Def'n: Let $(X, T )$ be a topological space and let A be a subset of X. A point x in X is a limit point of A (or cluster point or accumulation point) if every open set U with $x \in U $ also contains a point of A other than x itself. We let $A'$ denote the set of limit points of A.
Theorem: Let $(X, T )$ be a topological space. If A is any subset of X, then $Cl(A) = A ∪ A' $
This is somewhat confusing to me because looking at the definition of $A'$ its hard to understand when $CL(A) \neq A' $ except when The topology contains singletons. Is my understanding correct or is there anther instance where this happens?

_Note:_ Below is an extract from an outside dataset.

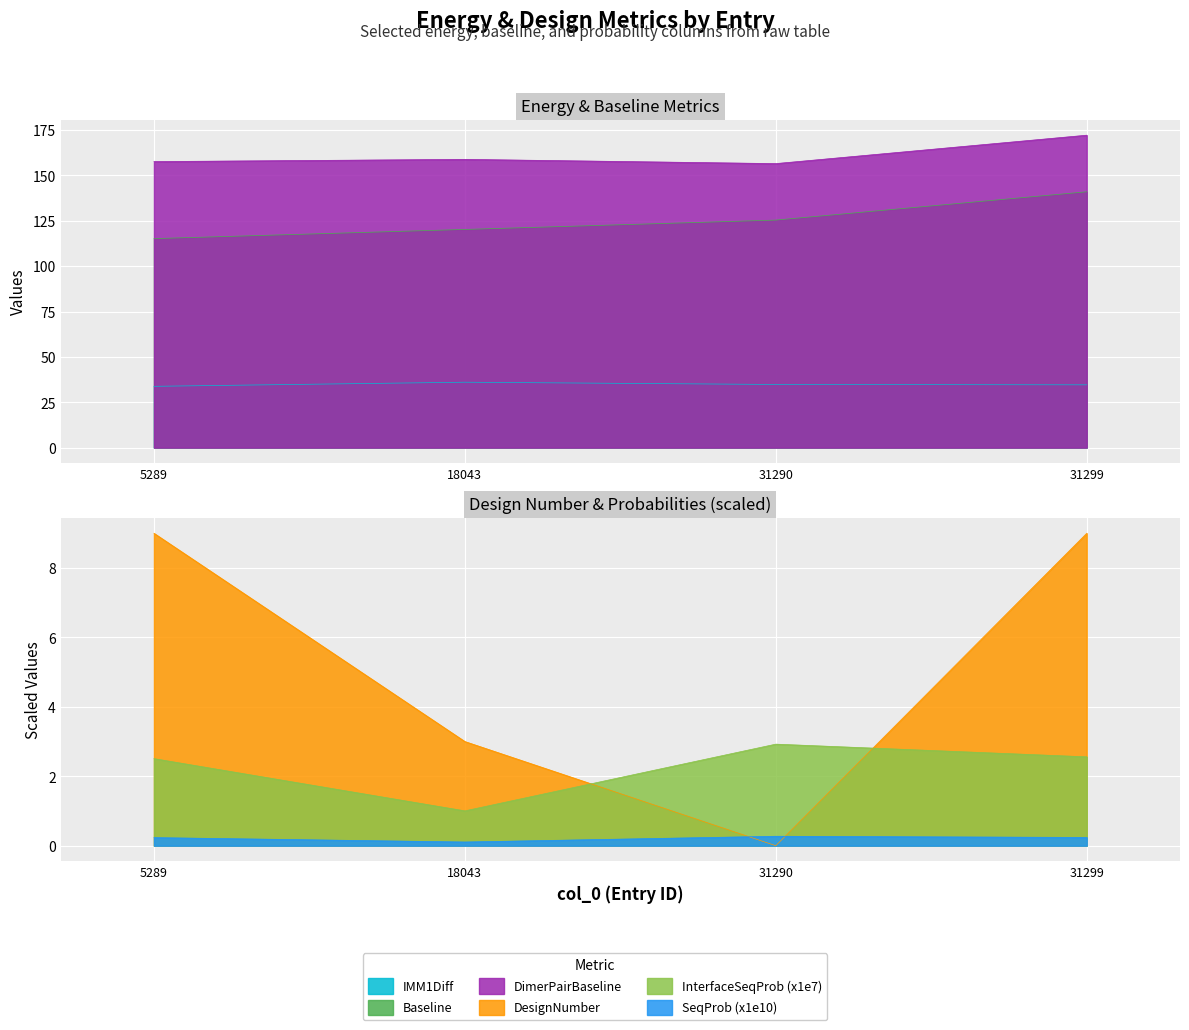

What value does the DesignNumber series have at 18043?

3.0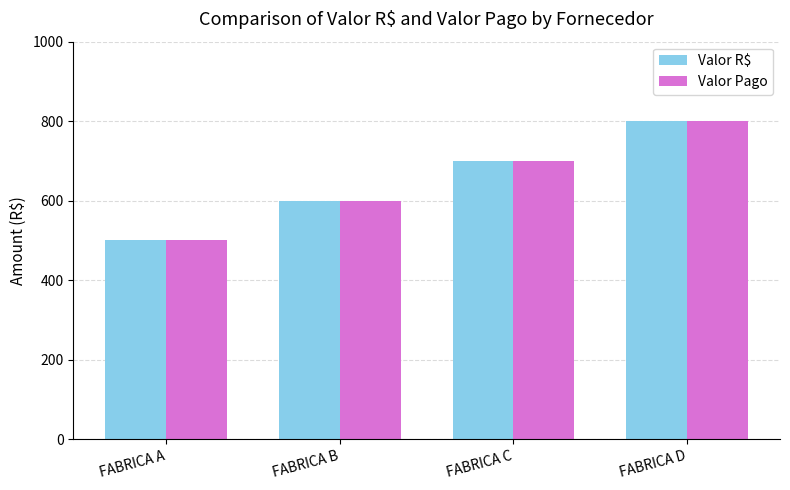

Rank the categories by Valor Pago value from highest to lowest.

FABRICA D, FABRICA C, FABRICA B, FABRICA A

Can it be listed by class $T_0, T_1 , T_2 $ (ofc other than the discreet topology) for example i believe $Cl(A) = A' $ if the topology is metric.
The closure of $A$ can be alternatively defined as all adherent points of $A$: all $x$ such that for any open set $O$ that contains $x$, $O \cap A \neq \emptyset$. There are two cases for being an adherent point $x$: $x \in A$ and in that case $O \cap A \ni x$ so it's clearly non-empty, and so trivially all points of $A$ are adherent points of $A$, and $x \notin A$ and in that case any open set $O$ that contains $x$ must intersect $A$ in a point not equal to $x$ obviously (as $x \notin A$, $x \notin O \cap A$), so those adherent points are limit points, so are in $A'$.
This immediately shows (using this definition of closure) that $\operatorname{Cl}(A) = A \cup A'$.
Points of $A$ need not be limit points, as they can be isolated points of $A$, which means that there is an open set of $X$ such that $O \cap A = \{x\}$. This happens for all finite subsets of $T_1$ spaces, and sets like $\mathbb{Z}$ in the reals (usual topology). Points of $A$ are either in $A'$ or an isolated point of $A$. So we either use the adherent point definition or the $A \cup A'$ definition.
The adherent point definition makes it relatively easy to see that $\operatorname{Cl}(A)$ is the smallest closed subset that contains $A$. To force $A \subseteq \operatorname{Cl}(A)$ we need to include $A$ explicitly, only taking the limit points could make $A'$ smaller than $A$ (as in the case of $A = \mathbb{Z}$ which has $A' = \emptyset$).